● Passage shown:
::::

Is it even possible to talk about waves when the PCR test is so flawed? When limits are put on PCR cycles all of a sudden there are no cases.

Kathy Prendergast
Kathy Prendergast
3 years ago

Well naturally lockdowns lead to “a drop in cases”, of all kinds of transmissible illness; I haven’t had even a mild cold in over a year because I’ve gone almost nowhere (no travel, everything I like doing – singing in my choir, going to concerts, volunteering, taking community centre art classes – not happening) and have been mostly working from home, but that doesn’t necessarily mean lockdowns are a good thing. I don’t miss getting colds, they’re nasty, but they don’t kill me, and nor does COVID-19 kill the overwhelming majority of people who get it. It seems apparent that many people who “get” it don’t get sick at all. Isolating ourselves from each other is bad for us in the long run, bad for our immune systems and bad for us psychologically. And there’s still no evidence that any of these lockdowns made a difference in the death rate from COVID-19. A similar or lower death rate in places that had few or no lockdowns or restrictions suggests they were completely futile, but caused – and are still causing – long term damage, not just to the economy, which can recover, but to human communities and individual lives.

Michelle Johnston
Michelle Johnston
3 years ago
Reply to  Ruth Learner

Quite right Lock down no lock down cases high, case low 800 excess deaths at home a week since May with only 2% Sars CoV 2 related thats how successful the strategy is. Thats before we get onto the other disastrous consequences.

Last edited 3 years ago by Michelle Johnston
Ian Standingford
Ian Standingford
3 years ago
Reply to  David Slade

Well said

David Bottomley
David Bottomley
3 years ago
Reply to  David Slade

ive tried hard to discern your point but other than that your don’t like scientists and lockdowns I can’t see what it is unless your are saying it’s not morally acceptable for politicians to do what they can to protect the health and lives of people?

David Slade
David Slade
3 years ago

Are the health and lives of people and the suppression of the virus necessarily the same thing? At what point does doing whatever necessary to achieve the latter cause unreasonable damage itself to the former? If the suppression of a virus must always take primacy in our considerations, why has it never done so before march 2020? Were we all just callous and stupid back then?

I actually have great admiration for scientists (less so for journalists) and a great hope that the scientific method will improve all our lives for a long time to come. Unfortunately, the science that supports lockdown risks ending that hope. A science that perpetuates dystopia is regressive and may as well be an instruction to go back to medieval times.

::::

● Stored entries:
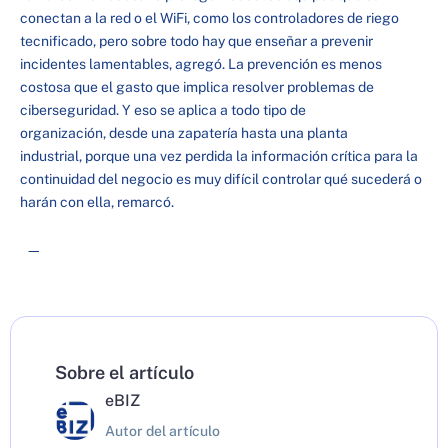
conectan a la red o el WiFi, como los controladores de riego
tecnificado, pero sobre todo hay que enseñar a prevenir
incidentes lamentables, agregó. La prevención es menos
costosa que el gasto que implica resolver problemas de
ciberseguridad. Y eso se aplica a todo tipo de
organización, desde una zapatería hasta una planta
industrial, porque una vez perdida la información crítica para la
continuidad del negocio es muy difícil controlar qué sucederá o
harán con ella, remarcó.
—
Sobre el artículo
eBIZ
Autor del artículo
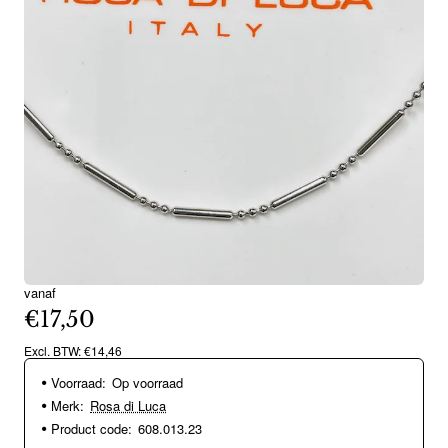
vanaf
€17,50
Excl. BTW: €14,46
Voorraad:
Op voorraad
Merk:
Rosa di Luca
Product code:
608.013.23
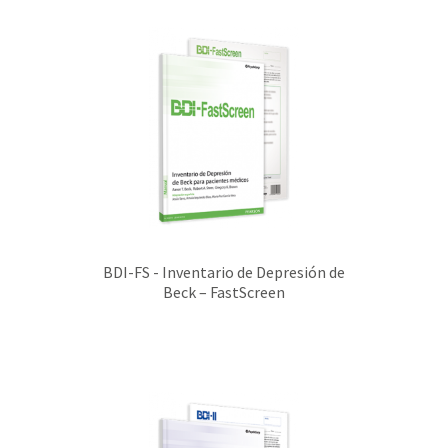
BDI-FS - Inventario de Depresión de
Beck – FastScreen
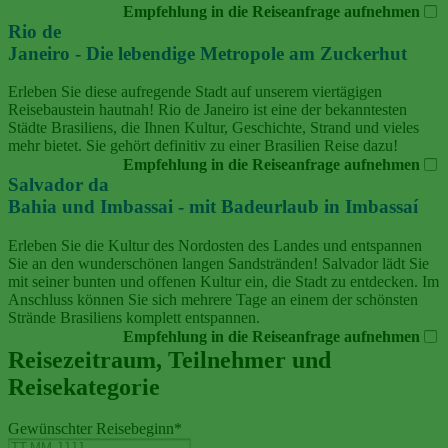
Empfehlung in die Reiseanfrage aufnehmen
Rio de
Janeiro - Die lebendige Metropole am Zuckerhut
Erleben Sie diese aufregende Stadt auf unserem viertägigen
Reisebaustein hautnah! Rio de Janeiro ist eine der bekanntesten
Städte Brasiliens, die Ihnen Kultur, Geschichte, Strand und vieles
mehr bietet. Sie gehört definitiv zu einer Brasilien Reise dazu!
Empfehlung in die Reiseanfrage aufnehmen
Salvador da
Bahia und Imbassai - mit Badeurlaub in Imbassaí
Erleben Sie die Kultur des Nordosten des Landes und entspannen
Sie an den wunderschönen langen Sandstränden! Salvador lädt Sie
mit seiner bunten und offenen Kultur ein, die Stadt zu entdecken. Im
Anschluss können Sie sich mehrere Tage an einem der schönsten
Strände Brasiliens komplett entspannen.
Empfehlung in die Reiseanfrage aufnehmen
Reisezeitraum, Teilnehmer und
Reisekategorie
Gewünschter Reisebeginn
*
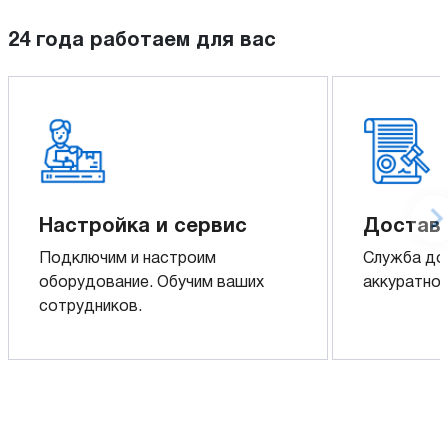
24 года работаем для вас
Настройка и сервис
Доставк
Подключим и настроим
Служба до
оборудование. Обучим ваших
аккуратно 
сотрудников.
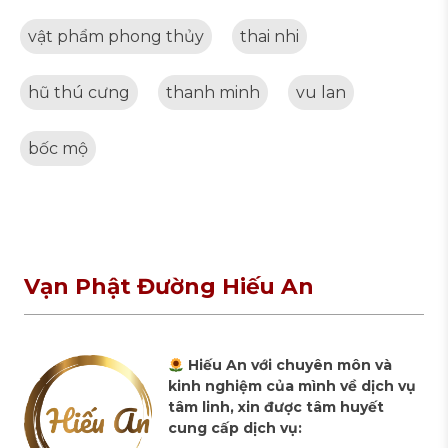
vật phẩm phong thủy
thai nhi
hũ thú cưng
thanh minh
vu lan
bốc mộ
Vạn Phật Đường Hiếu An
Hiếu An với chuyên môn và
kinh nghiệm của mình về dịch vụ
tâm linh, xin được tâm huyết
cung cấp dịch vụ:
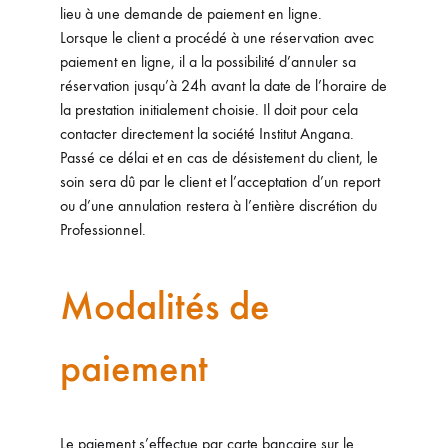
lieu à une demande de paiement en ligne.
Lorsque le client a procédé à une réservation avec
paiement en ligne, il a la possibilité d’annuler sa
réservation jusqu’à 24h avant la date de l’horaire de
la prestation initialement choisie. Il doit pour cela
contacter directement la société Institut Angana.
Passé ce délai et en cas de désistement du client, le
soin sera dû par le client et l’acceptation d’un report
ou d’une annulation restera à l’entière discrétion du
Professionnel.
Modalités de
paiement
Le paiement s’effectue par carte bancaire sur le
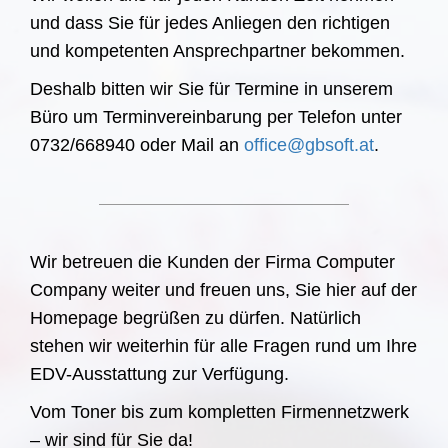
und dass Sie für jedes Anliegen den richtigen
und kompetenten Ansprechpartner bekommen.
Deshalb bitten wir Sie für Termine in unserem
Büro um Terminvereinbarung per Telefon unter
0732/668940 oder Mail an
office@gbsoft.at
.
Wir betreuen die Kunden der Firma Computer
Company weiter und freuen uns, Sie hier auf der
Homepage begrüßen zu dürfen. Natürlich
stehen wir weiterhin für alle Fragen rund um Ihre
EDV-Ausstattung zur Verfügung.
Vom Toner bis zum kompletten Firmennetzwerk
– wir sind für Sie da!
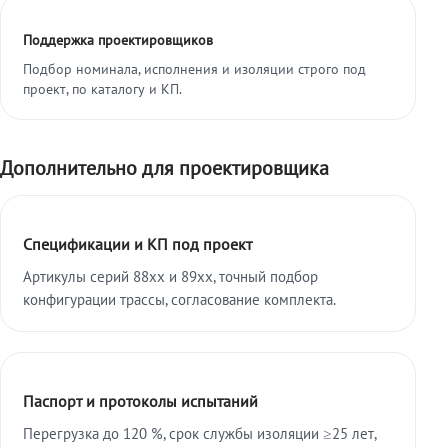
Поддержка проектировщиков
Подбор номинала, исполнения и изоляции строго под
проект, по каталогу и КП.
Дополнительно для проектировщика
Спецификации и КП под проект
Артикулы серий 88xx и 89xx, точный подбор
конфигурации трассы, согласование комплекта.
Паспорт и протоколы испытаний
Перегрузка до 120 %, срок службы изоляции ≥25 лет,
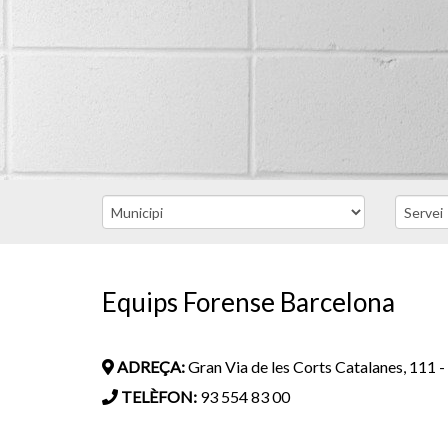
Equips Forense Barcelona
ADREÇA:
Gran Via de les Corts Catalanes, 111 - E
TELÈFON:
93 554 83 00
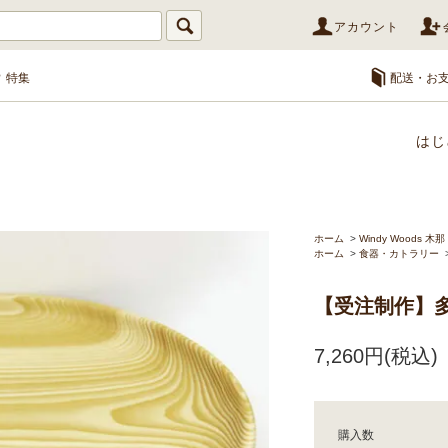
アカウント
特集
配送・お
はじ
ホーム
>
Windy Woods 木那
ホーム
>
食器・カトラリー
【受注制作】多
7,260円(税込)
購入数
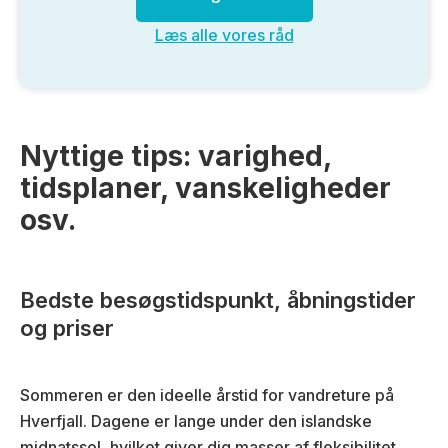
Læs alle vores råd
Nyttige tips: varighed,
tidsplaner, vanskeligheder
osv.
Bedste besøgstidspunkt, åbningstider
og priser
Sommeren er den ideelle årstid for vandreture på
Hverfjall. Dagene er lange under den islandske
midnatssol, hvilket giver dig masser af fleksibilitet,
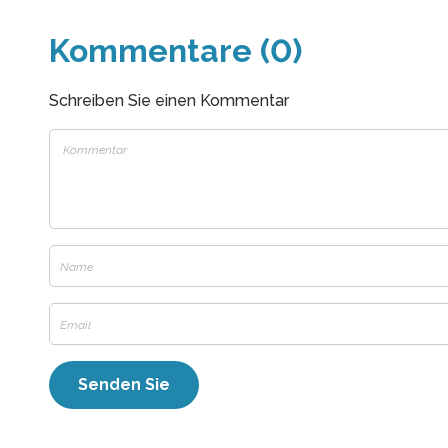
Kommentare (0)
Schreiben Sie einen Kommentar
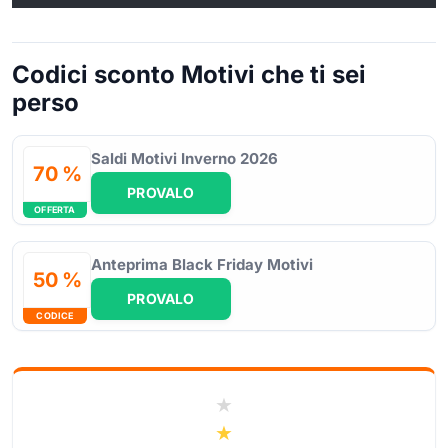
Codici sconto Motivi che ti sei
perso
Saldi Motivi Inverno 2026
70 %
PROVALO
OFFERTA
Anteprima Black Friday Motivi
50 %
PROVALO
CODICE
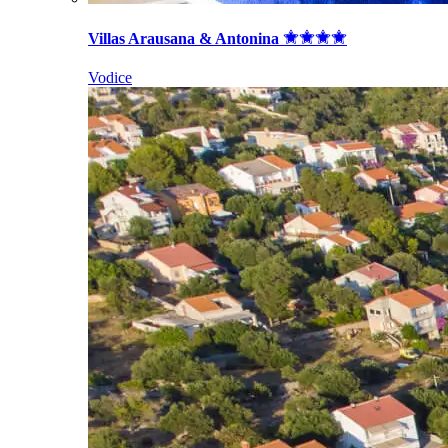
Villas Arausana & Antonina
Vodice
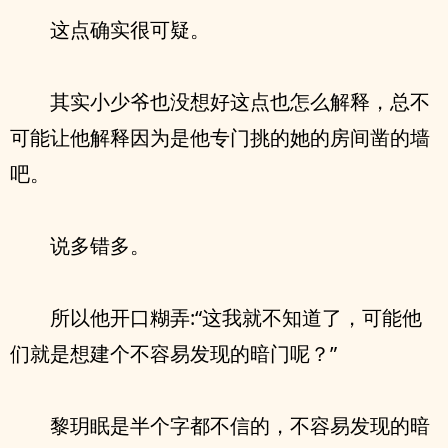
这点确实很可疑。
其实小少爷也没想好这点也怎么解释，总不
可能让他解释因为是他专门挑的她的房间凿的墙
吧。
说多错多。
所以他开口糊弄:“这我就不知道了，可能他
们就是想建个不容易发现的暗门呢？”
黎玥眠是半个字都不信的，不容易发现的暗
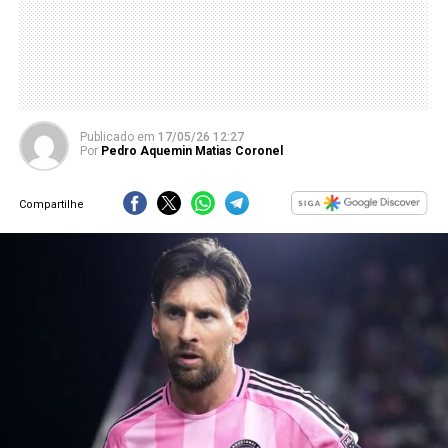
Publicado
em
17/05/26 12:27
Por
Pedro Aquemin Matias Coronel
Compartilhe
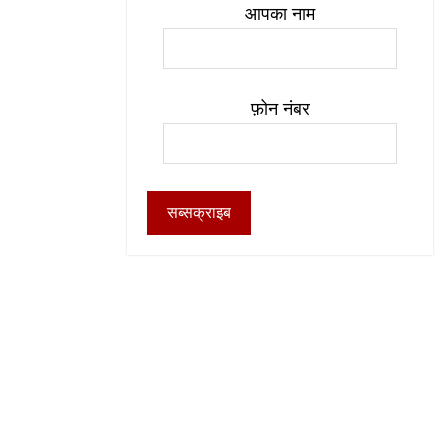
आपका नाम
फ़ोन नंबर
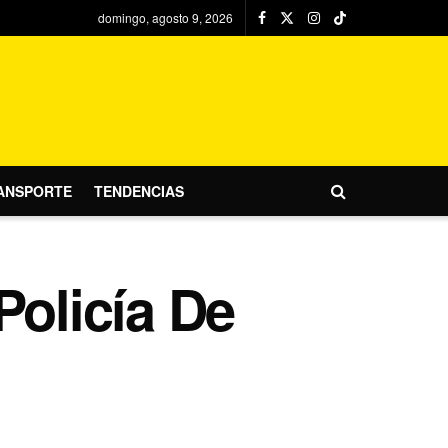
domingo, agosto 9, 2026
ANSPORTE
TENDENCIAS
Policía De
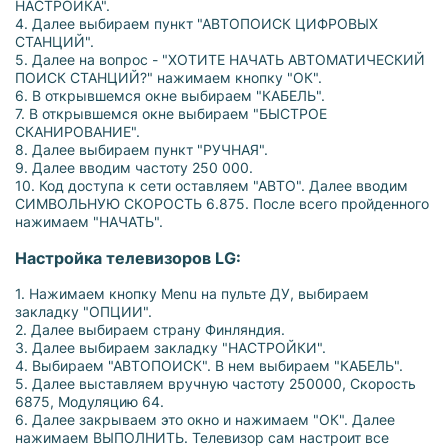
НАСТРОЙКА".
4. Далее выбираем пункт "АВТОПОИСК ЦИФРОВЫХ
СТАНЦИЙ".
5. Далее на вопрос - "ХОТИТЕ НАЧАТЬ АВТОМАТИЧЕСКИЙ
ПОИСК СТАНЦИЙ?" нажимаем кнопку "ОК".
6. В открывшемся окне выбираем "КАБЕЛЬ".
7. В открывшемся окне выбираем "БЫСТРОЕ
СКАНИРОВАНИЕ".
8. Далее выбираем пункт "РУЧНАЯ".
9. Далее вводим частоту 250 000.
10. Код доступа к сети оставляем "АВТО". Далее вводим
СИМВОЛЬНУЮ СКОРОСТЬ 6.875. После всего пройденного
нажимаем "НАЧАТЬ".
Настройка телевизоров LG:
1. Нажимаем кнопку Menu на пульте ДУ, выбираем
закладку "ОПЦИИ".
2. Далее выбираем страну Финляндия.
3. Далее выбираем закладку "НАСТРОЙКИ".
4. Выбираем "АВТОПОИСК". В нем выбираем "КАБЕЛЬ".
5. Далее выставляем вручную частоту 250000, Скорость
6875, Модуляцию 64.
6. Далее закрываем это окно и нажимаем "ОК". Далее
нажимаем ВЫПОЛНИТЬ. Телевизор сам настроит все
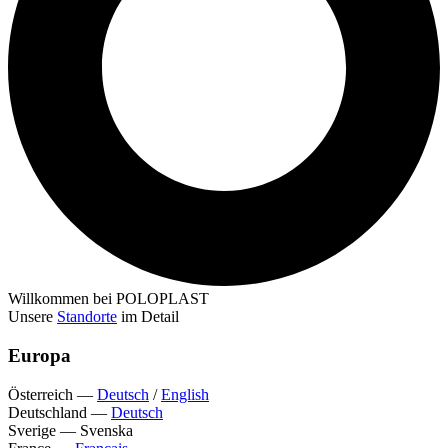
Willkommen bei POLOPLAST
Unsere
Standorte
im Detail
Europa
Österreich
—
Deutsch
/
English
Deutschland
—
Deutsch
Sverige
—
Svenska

::::

● What you are asked to do:
In the lockdown comment thread, what does Kathy Prendergast say she hasn't had in over a year? You won't need the stored entries for this.

● Answer space:
Even a mild cold.